La nature de leur attachement plaçait Westall et Julia tellement au-dessus de semblables éventualités qu’il leur était facile d’en discuter librement. Ils avaient même à tel point le sentiment de leur parfaite sécurité que Julia avait pris l’habitude d’insister tendrement sur la promesse que lui avait faite Westall de réclamer son dégagement quand il cesserait de l’aimer. L’échange de ces vœux semblait les rendre, dans un sens, les champions de la nouvelle loi, les pionniers dans le pays encore inexploré de la liberté individuelle: ils sentaient qu’ils avaient en quelque sorte atteint la félicité sans avoir passé par le martyre.

A cet instant où elle se remémorait son passé, Julia voyait nettement que telle avait été son attitude théorique vis-à-vis du mariage. C’était inconsciemment, insidieusement, que ses dix ans de bonheur avec Westall avaient produit une autre conception de ces liens, et comme un retour au vieil instinct de possession et de dépendance passionnée qui, aujourd’hui, la faisait bondir à la seule pensée de changement.

Changement? Renouvellement? Etaient-ce bien les mots qu’ils avaient employés dans leur absurde jargon? C’eût été bien plutôt destruction, extermination qu’il eût fallu nommer le fait de rompre les myriades de liens qui relient un être à un autre. Un autre? Mais non! Lui et elle ne faisaient qu’un, dans ce sens mystique qui seul peut donner au mariage sa raison d’être. La nouvelle loi n’était pas faite pour eux, mais pour les êtres séparés, condamnés à une union dérisoire. L’évangile qu’elle s’était crue appelée à propager n’avait aucun rapport avec son propre cas...

Un peu honteuse de son exaltation croissante, inexplicable, elle fit appeler un médecin et lui demanda un calmant pour les nerfs.

Elle s’empressa de le prendre... mais il ne calma pas ses appréhensions.

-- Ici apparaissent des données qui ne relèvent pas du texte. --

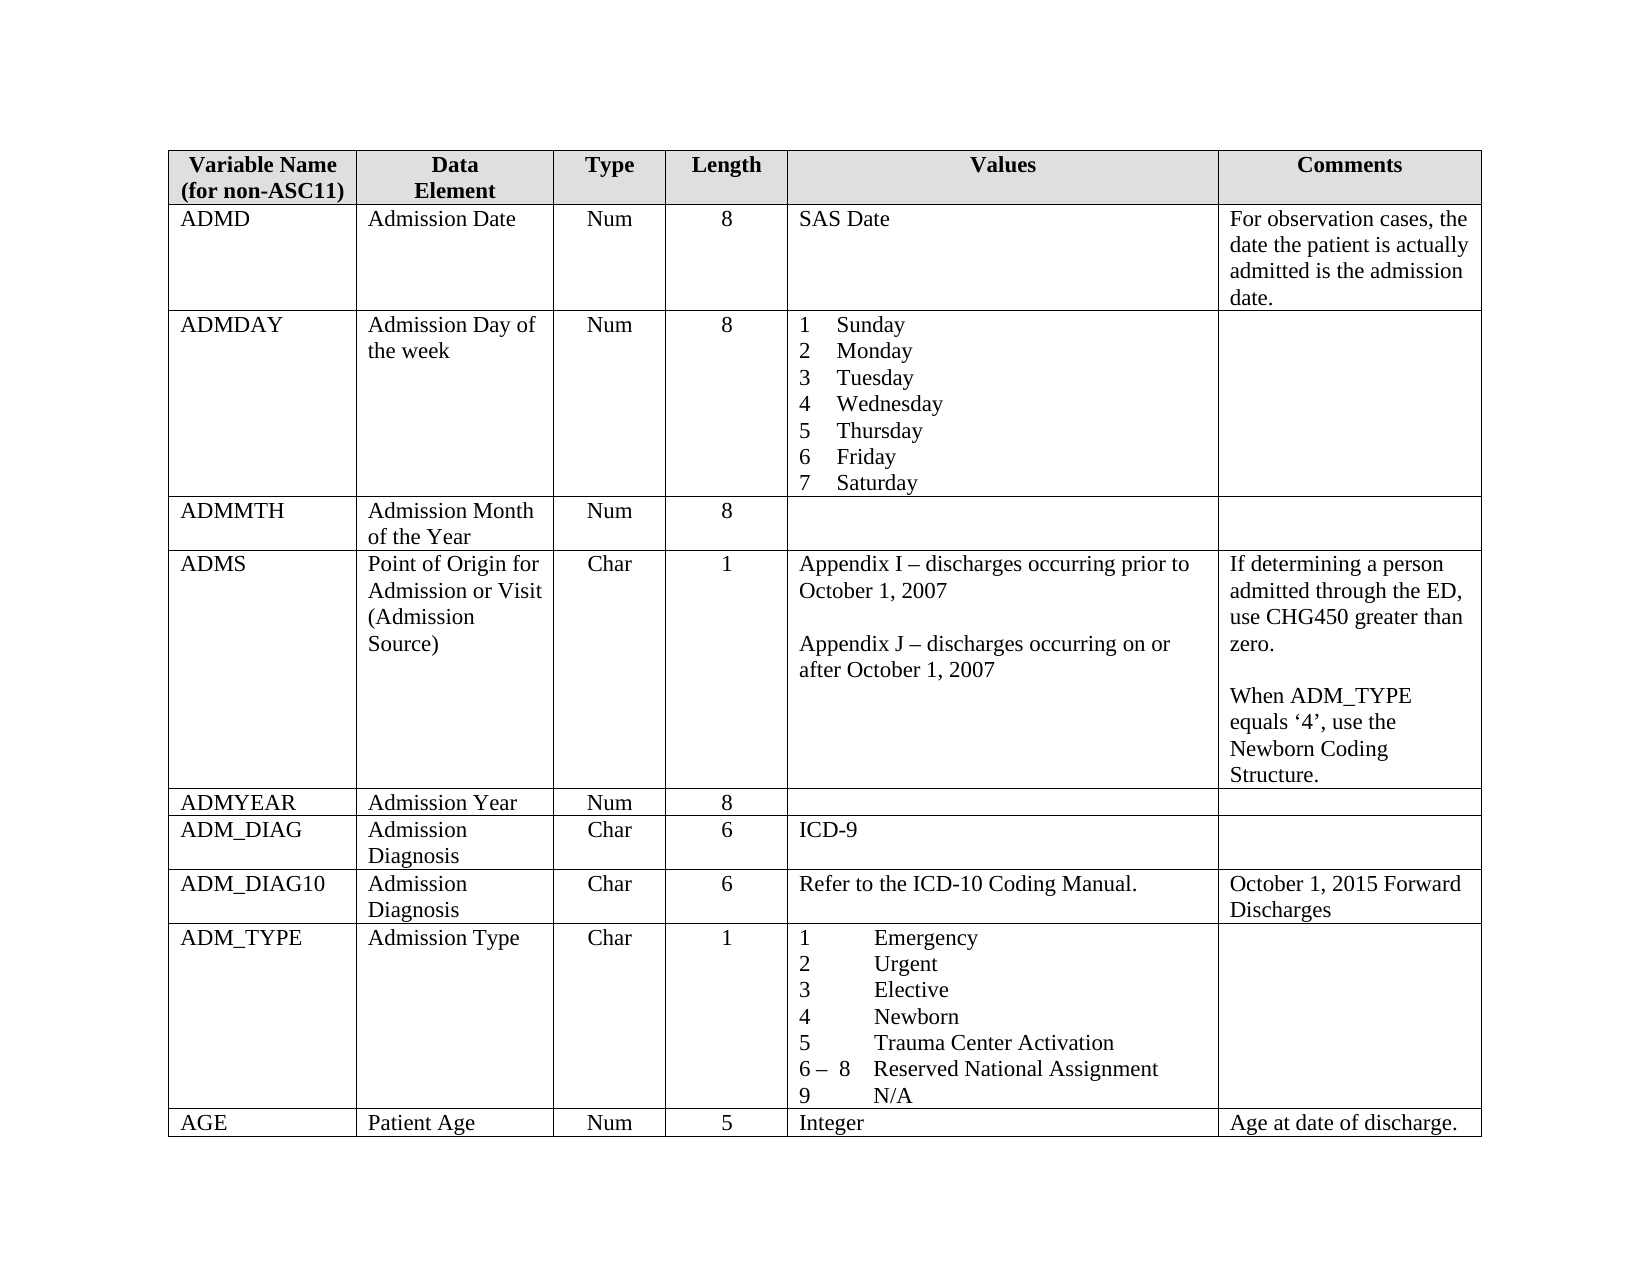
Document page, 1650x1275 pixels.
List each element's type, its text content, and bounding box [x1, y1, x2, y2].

table_cell Num [554, 205, 665, 310]
table_cell [1219, 311, 1481, 496]
table_cell [1219, 789, 1481, 815]
table_cell ADM_TYPE [169, 924, 356, 1108]
table_cell Sunday Monday Tuesday Wednesday Thursday Friday Saturday [788, 311, 1218, 496]
table_cell Num [554, 1109, 665, 1136]
table_cell If determining a person admitted through the ED, use CHG450 greater than zero. When ADM_TYPE equals ‘4’, use the Newborn Coding Structure. [1219, 551, 1481, 788]
table_cell 5 [666, 1109, 787, 1136]
table_cell Refer to the ICD-10 Coding Manual. [788, 870, 1218, 923]
table_cell [1219, 497, 1481, 549]
table_cell [788, 789, 1218, 815]
table_header Length [666, 151, 787, 204]
table_cell Char [554, 816, 665, 869]
table_header Values [788, 151, 1218, 204]
table_cell ADMS [169, 551, 356, 788]
table_cell Point of Origin for Admission or Visit (Admission Source) [357, 551, 553, 788]
table_cell 8 [666, 789, 787, 815]
table_cell ICD-9 [788, 816, 1218, 869]
table_header Data Element [357, 151, 553, 204]
table_cell Admission Year [357, 789, 553, 815]
table_cell Admission Date [357, 205, 553, 310]
table_cell 8 [666, 311, 787, 496]
table_cell [788, 497, 1218, 549]
table_cell ADMYEAR [169, 789, 356, 815]
table_cell Age at date of discharge. [1219, 1109, 1481, 1136]
table_cell Char [554, 924, 665, 1108]
table_cell Emergency Urgent Elective Newborn Activation 6 – 8 Reserved National Assignment 9 N/A [788, 924, 1218, 1108]
table_cell 8 [666, 497, 787, 549]
table_cell ADM_DIAG10 [169, 870, 356, 923]
table_cell SAS Date [788, 205, 1218, 310]
table_cell October 1, 2015 Forward Discharges [1219, 870, 1481, 923]
table_cell Appendix I – discharges occurring prior to October 1, 2007 Appendix J – discharges occurring on or after October 1, 2007 [788, 551, 1218, 788]
table_cell For observation cases, the date the patient is actually admitted is the admission date. [1219, 205, 1481, 310]
table_cell Admission Day of the week [357, 311, 553, 496]
table_cell [1219, 816, 1481, 869]
table_cell 1 [666, 924, 787, 1108]
table_cell ADMD [169, 205, 356, 310]
table_cell Num [554, 789, 665, 815]
table_cell Num [554, 311, 665, 496]
table_cell Num [554, 497, 665, 549]
table_cell 1 [666, 551, 787, 788]
table_cell Integer [788, 1109, 1218, 1136]
table_cell Patient Age [357, 1109, 553, 1136]
table_cell AGE [169, 1109, 356, 1136]
table_header Variable Name (for non-ASC11) [169, 151, 356, 204]
table_cell 6 [666, 816, 787, 869]
table_header Type [554, 151, 665, 204]
table_cell Char [554, 870, 665, 923]
table_cell Admission Diagnosis [357, 816, 553, 869]
table_header Comments [1219, 151, 1481, 204]
table_cell ADMMTH [169, 497, 356, 549]
table_cell 8 [666, 205, 787, 310]
table_cell 6 [666, 870, 787, 923]
table_cell Admission Month of the Year [357, 497, 553, 549]
table_cell [1219, 924, 1481, 1108]
table_cell Admission Diagnosis [357, 870, 553, 923]
table_cell Admission Type [357, 924, 553, 1108]
table_cell ADMDAY [169, 311, 356, 496]
table_cell ADM_DIAG [169, 816, 356, 869]
table_cell Char [554, 551, 665, 788]
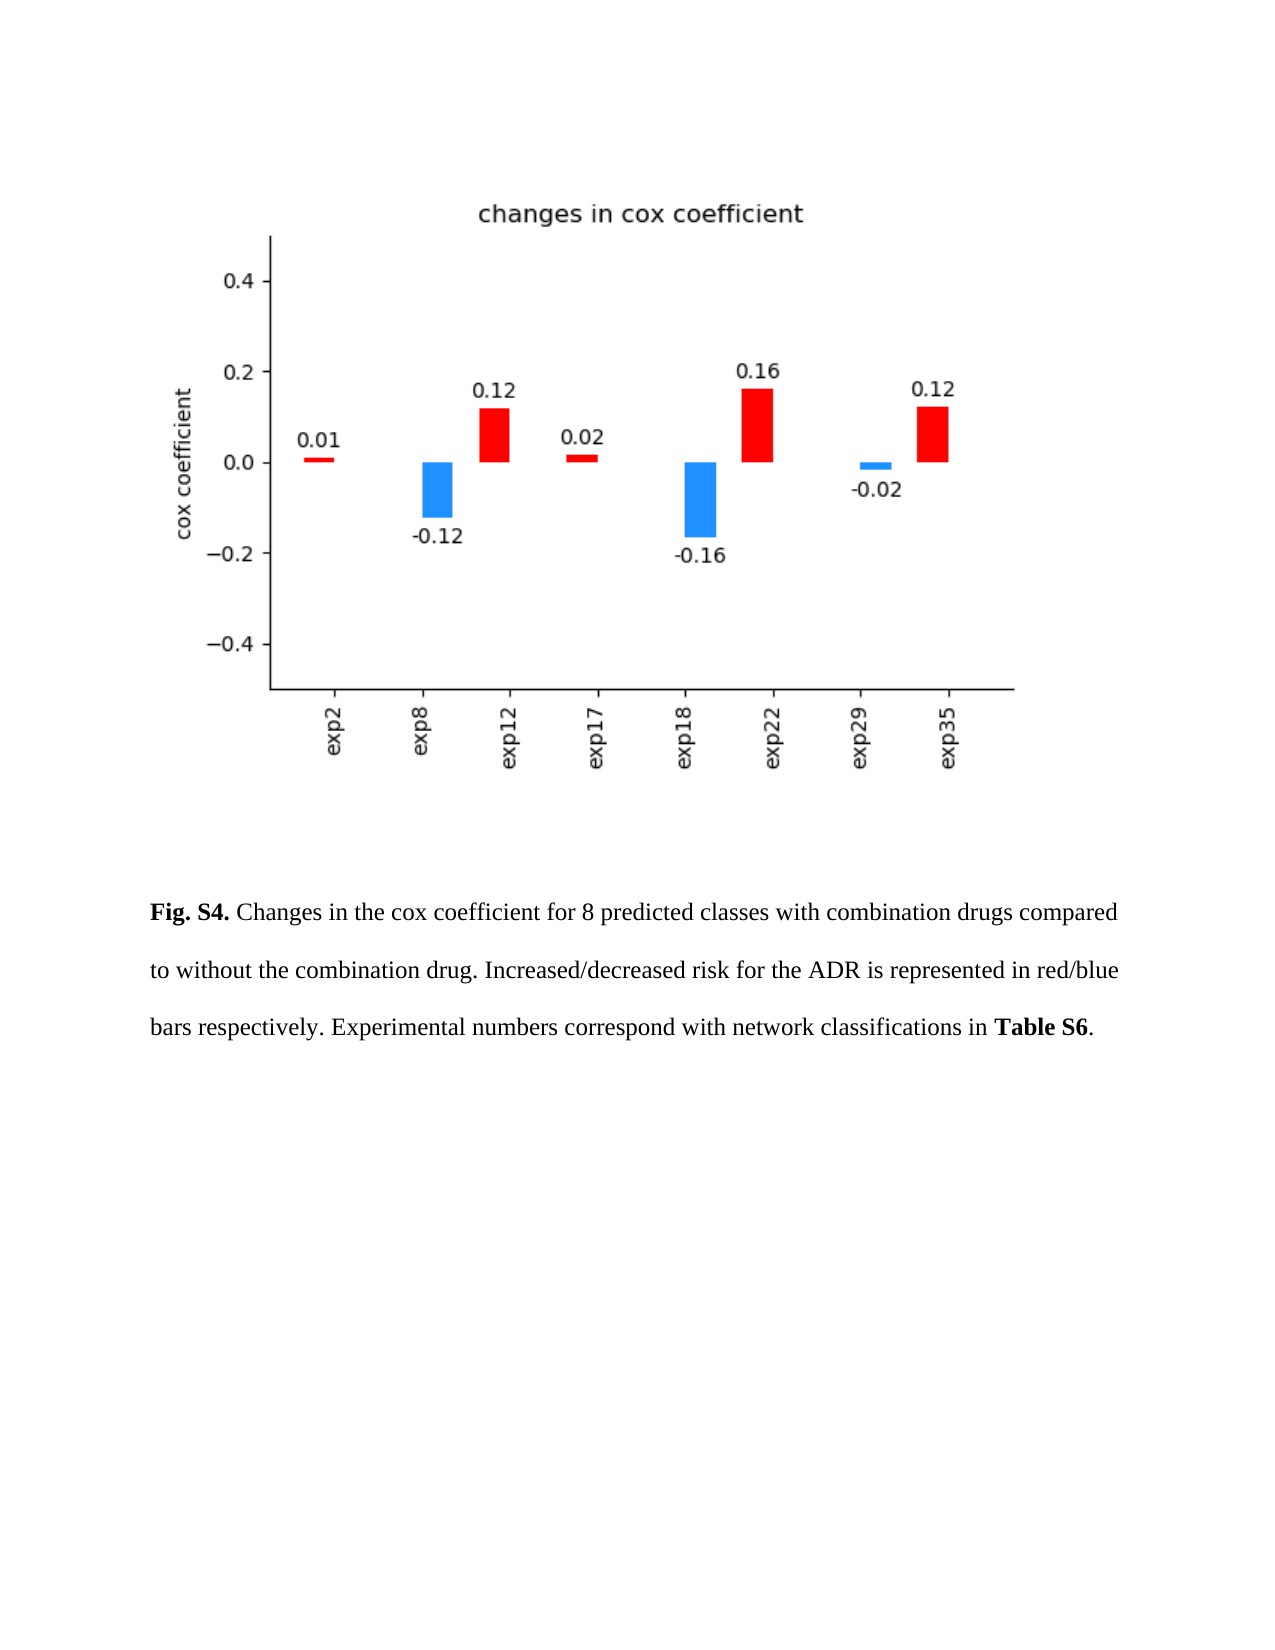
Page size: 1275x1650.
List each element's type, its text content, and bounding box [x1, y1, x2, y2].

text Fig. S4. Changes in the cox coefficient for 8 predicted classes with combination drugs compared to without the combination drug. Increased/decreased risk for the ADR is represented in red/blue bars respectively. Experimental numbers correspond with network classifications in Table S6. [150, 897, 1125, 1041]
picture [150, 150, 1109, 869]
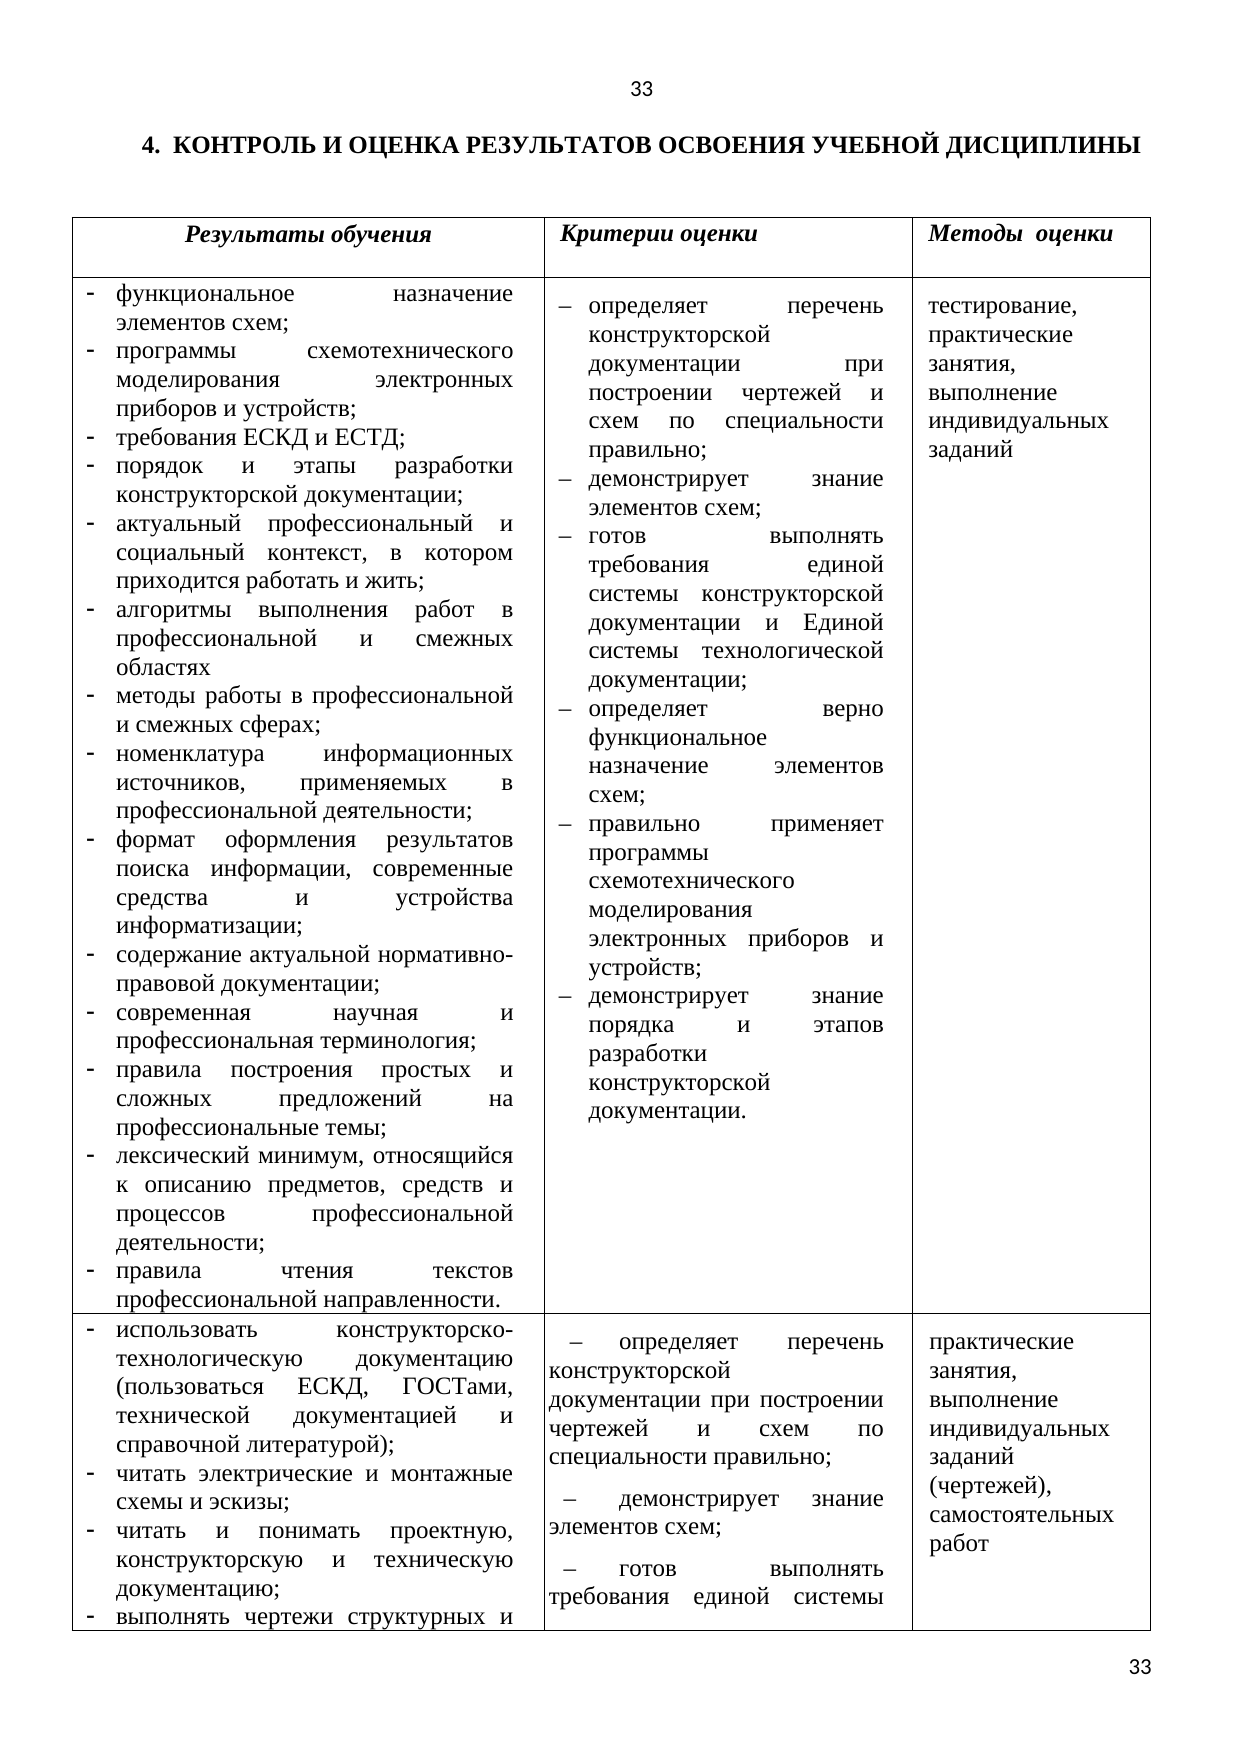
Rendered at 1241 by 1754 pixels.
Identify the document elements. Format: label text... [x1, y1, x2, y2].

table_header Методы оценки [913, 218, 1150, 277]
table_header Критерии оценки [545, 218, 912, 277]
table_cell функциональное назначение элементов схем; программы схемотехнического моделирования электронных приборов и устройств; требования ЕСКД и ЕСТД; порядок и этапы разработки конструкторской документации; актуальный профессиональный и социальный контекст, в котором приходится работать и жить; алгоритмы выполнения работ в профессиональной и смежных областях методы работы в профессиональной и смежных сферах; номенклатура информационных источников, применяемых в профессиональной деятельности; формат оформления результатов поиска информации, современные средства и устройства информатизации; содержание актуальной нормативно-правовой документации; современная научная и профессиональная терминология; правила построения простых и сложных предложений на профессиональные темы; лексический минимум, относящийся к описанию предметов, средств и процессов профессиональной деятельности; правила чтения текстов профессиональной направленности. [73, 278, 544, 1313]
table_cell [913, 1314, 1150, 1630]
table_header Результаты обучения [73, 218, 544, 277]
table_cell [545, 1314, 912, 1630]
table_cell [73, 1314, 544, 1630]
table_cell тестирование, практические занятия, выполнение индивидуальных заданий [913, 278, 1150, 1313]
table_cell определяет перечень конструкторской документации при построении чертежей и схем по специальности правильно; демонстрирует знание элементов схем; готов выполнять требования единой системы конструкторской документации и Единой системы технологической документации; определяет верно функциональное назначение элементов схем; правильно применяет программы схемотехнического моделирования электронных приборов и устройств; демонстрирует знание порядка и этапов разработки конструкторской документации. [545, 278, 912, 1313]
text 4. КОНТРОЛЬ И ОЦЕНКА РЕЗУЛЬТАТОВ ОСВОЕНИЯ УЧЕБНОЙ ДИСЦИПЛИНЫ [131, 131, 1152, 159]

Elle ne savait pas au juste ce qu’elle redoutait, et cela rendait son anxiété de plus en plus envahissante.

Son mari n’avait plus fait allusion à ses conférences du dimanche. Moins nerveux et plus maître de lui que d’habitude, il se montrait particulièrement bon et attentif; mais ses égards avaient une nuance de timidité qui suscitait en Julia de nouvelles terreurs. Elle avait beau se dire que c’était sans doute à cause de la visite du médecin et de la potion calmante que son mari montrait tant de déférence pour ses moindres fantaisies, mais cette explication devenait une source de nouvelles appréhensions.

La semaine passa lentement, sans rien d’anormal. Le samedi, le courrier du matin apporta un mot de Mrs Van Sideren. La chère Julia serait-elle assez aimable pour prier M. Westall de venir le lendemain une demi-heure plus tôt, parce qu’il devait y avoir de la musique après sa «conférence»? Westall partait justement pour son étude au moment où sa femme venait de lire ce billet. Elle ouvrit la porte du salon et le rappela pour lui transmettre le message. Westall jeta un coup d’œil sur la lettre et la rendit à sa femme:

—Quel ennui! Il me faudra abréger mon jeu de paume. Enfin je suppose qu’il est impossible de faire autrement. Voulez-vous répondre que c’est entendu?

Julia hésita un instant, sa main se crispant sur le dossier de la chaise contre lequel elle s’appuyait.

—Vous avez l’intention de continuer ces conférences? demanda-t-elle.